Labor and Sustainable Energy: Organizational Bottlenecks and Bottom-Up Dynamics

Power workers

Faculty-led Team

Team Leads: Cihan Tugal, Professor, Department of Sociology, UC Berkeley; Eylem Taylan, Graduate Student, Department of Sociology, UC Berkeley; Thomas Gepts, Graduate Student, Department of Sociology, UC Berkeley

As ecological disasters intensify, community struggles follow suit. Absent from much of this conflict is organized labor. Many unions take the side of companies accused of ecological damage. Simultaneously, emergent policy frameworks grant labor an increasing role in the transition to sustainable energy. We ask: How do energy employees experience this social, political, and ecological scene? Our theoretical framework approaches energy-sector employees not only as “workers,” but as whole human beings with multiple identities (parents, citizens, neighbors, etc.) and conflicting stakes in the transition to a green future. How does this complexity influence their relationships with their unions and companies?
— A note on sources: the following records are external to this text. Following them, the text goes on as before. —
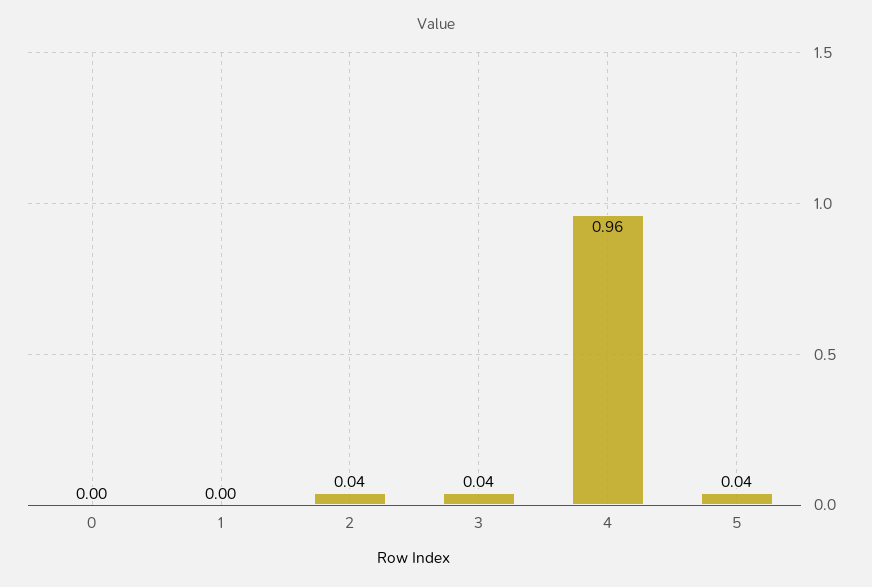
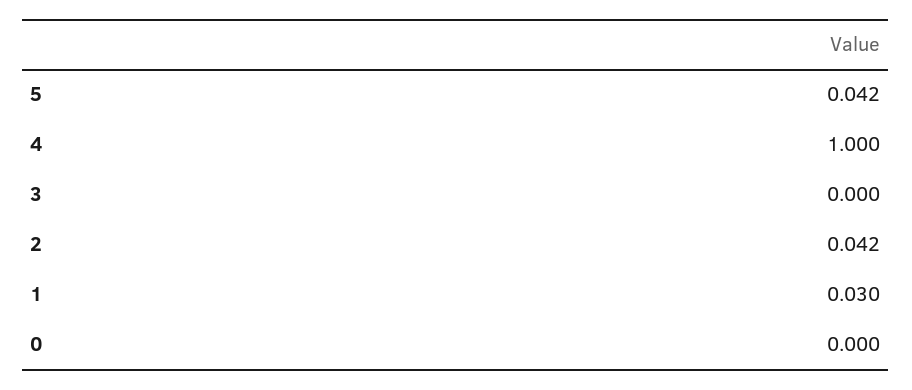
  {
    "0": 0,
-   "1": 0,
+   "1": 0.03,
    "2": 0.042,
-   "3": 0.04,
+   "3": 0,
-   "4": 0.96,
+   "4": 1,
    "5": 0.042
  }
PG&E provides an ideal case to explore these questions. The company has contributed to many calamities throughout the years, but its largest union has sided with PG&E in resisting the restructuring of the company. How do rank and file workers react to debates about PG&E’s future? Have they taken actions on these issues? Are there movement, racial, gender, or community dynamics that might allow them to pull the union in an alternative direction? Our research team will conduct 60 one-on-one and 7-8 focus group interviews to answer these questions. We will situate our analysis of these interviews within a study of the structural history of PG&E and its unions. By attending to the views of energy sector workers, we will contribute to existing political and scholarly debates by better evaluating the challenges and prospects of an ecologically and socially just transition to renewable energy.